[PROBLEM STATEMENT] Copy out the entries below in full and exactly.

[Records excerpted from a collection]
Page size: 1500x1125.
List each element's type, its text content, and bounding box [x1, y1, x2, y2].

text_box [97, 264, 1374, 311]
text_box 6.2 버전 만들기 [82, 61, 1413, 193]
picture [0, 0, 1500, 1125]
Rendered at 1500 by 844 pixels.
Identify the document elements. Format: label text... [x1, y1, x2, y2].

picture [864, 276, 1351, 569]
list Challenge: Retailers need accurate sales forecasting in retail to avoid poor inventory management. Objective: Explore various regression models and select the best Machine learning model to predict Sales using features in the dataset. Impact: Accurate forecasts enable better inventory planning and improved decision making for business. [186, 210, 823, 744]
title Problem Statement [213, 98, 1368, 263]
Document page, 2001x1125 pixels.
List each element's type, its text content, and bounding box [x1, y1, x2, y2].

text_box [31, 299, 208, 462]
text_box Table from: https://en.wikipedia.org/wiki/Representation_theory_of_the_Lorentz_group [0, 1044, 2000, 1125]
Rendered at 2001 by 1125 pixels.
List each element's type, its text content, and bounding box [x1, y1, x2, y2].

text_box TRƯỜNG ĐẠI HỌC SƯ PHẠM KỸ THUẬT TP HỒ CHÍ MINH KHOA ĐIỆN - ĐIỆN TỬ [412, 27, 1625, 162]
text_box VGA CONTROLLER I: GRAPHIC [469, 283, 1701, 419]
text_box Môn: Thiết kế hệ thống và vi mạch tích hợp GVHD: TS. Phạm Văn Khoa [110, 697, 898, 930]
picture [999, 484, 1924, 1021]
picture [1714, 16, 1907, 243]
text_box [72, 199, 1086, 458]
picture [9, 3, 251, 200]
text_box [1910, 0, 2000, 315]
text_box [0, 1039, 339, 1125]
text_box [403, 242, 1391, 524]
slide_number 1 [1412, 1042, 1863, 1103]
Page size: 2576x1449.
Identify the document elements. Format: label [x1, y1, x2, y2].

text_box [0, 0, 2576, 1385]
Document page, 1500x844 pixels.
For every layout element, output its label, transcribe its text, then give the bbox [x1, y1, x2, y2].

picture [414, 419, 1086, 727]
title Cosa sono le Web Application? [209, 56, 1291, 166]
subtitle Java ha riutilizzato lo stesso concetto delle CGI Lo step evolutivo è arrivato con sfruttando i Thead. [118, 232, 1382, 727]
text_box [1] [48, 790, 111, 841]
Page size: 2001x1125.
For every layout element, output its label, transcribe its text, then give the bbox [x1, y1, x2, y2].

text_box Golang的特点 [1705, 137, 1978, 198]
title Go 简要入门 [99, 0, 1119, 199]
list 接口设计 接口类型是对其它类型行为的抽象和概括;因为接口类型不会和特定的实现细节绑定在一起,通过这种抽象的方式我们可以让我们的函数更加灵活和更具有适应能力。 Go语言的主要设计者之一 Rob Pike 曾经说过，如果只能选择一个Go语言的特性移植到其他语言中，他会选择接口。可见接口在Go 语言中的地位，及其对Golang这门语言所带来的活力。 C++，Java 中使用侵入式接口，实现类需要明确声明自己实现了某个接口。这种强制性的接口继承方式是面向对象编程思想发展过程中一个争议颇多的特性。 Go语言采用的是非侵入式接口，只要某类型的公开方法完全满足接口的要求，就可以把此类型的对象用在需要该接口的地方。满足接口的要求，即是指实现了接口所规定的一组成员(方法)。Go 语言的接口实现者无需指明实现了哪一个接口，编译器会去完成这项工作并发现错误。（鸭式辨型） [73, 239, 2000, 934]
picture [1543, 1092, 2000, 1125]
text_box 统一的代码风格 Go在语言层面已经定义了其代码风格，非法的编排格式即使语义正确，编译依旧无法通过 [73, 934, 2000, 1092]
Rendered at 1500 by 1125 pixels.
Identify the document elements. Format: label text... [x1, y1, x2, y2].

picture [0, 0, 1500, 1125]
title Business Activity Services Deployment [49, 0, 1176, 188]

[RESPONSE BOX]
Page size: 1500x1125.
List each element's type, its text content, and bounding box [x1, y1, x2, y2].

text_box [97, 264, 1374, 311]
text_box 6.2 버전 만들기 [82, 61, 1413, 193]
picture [0, 0, 1500, 1125]
Rendered at 1500 by 844 pixels.
Identify the document elements. Format: label text... [x1, y1, x2, y2].

picture [864, 276, 1351, 569]
list Challenge: Retailers need accurate sales forecasting in retail to avoid poor inventory management. Objective: Explore various regression models and select the best Machine learning model to predict Sales using features in the dataset. Impact: Accurate forecasts enable better inventory planning and improved decision making for business. [186, 210, 823, 744]
title Problem Statement [213, 98, 1368, 263]
Document page, 2001x1125 pixels.
List each element's type, its text content, and bounding box [x1, y1, x2, y2].

text_box [31, 299, 208, 462]
text_box Table from: https://en.wikipedia.org/wiki/Representation_theory_of_the_Lorentz_group [0, 1044, 2000, 1125]
Rendered at 2001 by 1125 pixels.
List each element's type, its text content, and bounding box [x1, y1, x2, y2].

text_box TRƯỜNG ĐẠI HỌC SƯ PHẠM KỸ THUẬT TP HỒ CHÍ MINH KHOA ĐIỆN - ĐIỆN TỬ [412, 27, 1625, 162]
text_box VGA CONTROLLER I: GRAPHIC [469, 283, 1701, 419]
text_box Môn: Thiết kế hệ thống và vi mạch tích hợp GVHD: TS. Phạm Văn Khoa [110, 697, 898, 930]
picture [999, 484, 1924, 1021]
picture [1714, 16, 1907, 243]
text_box [72, 199, 1086, 458]
picture [9, 3, 251, 200]
text_box [1910, 0, 2000, 315]
text_box [0, 1039, 339, 1125]
text_box [403, 242, 1391, 524]
slide_number 1 [1412, 1042, 1863, 1103]
Page size: 2576x1449.
Identify the document elements. Format: label [x1, y1, x2, y2].

text_box [0, 0, 2576, 1385]
Document page, 1500x844 pixels.
For every layout element, output its label, transcribe its text, then give the bbox [x1, y1, x2, y2].

picture [414, 419, 1086, 727]
title Cosa sono le Web Application? [209, 56, 1291, 166]
subtitle Java ha riutilizzato lo stesso concetto delle CGI Lo step evolutivo è arrivato con sfruttando i Thead. [118, 232, 1382, 727]
text_box [1] [48, 790, 111, 841]
Page size: 2001x1125.
For every layout element, output its label, transcribe its text, then give the bbox [x1, y1, x2, y2].

text_box Golang的特点 [1705, 137, 1978, 198]
title Go 简要入门 [99, 0, 1119, 199]
list 接口设计 接口类型是对其它类型行为的抽象和概括;因为接口类型不会和特定的实现细节绑定在一起,通过这种抽象的方式我们可以让我们的函数更加灵活和更具有适应能力。 Go语言的主要设计者之一 Rob Pike 曾经说过，如果只能选择一个Go语言的特性移植到其他语言中，他会选择接口。可见接口在Go 语言中的地位，及其对Golang这门语言所带来的活力。 C++，Java 中使用侵入式接口，实现类需要明确声明自己实现了某个接口。这种强制性的接口继承方式是面向对象编程思想发展过程中一个争议颇多的特性。 Go语言采用的是非侵入式接口，只要某类型的公开方法完全满足接口的要求，就可以把此类型的对象用在需要该接口的地方。满足接口的要求，即是指实现了接口所规定的一组成员(方法)。Go 语言的接口实现者无需指明实现了哪一个接口，编译器会去完成这项工作并发现错误。（鸭式辨型） [73, 239, 2000, 934]
picture [1543, 1092, 2000, 1125]
text_box 统一的代码风格 Go在语言层面已经定义了其代码风格，非法的编排格式即使语义正确，编译依旧无法通过 [73, 934, 2000, 1092]
Rendered at 1500 by 1125 pixels.
Identify the document elements. Format: label text... [x1, y1, x2, y2].

picture [0, 0, 1500, 1125]
title Business Activity Services Deployment [49, 0, 1176, 188]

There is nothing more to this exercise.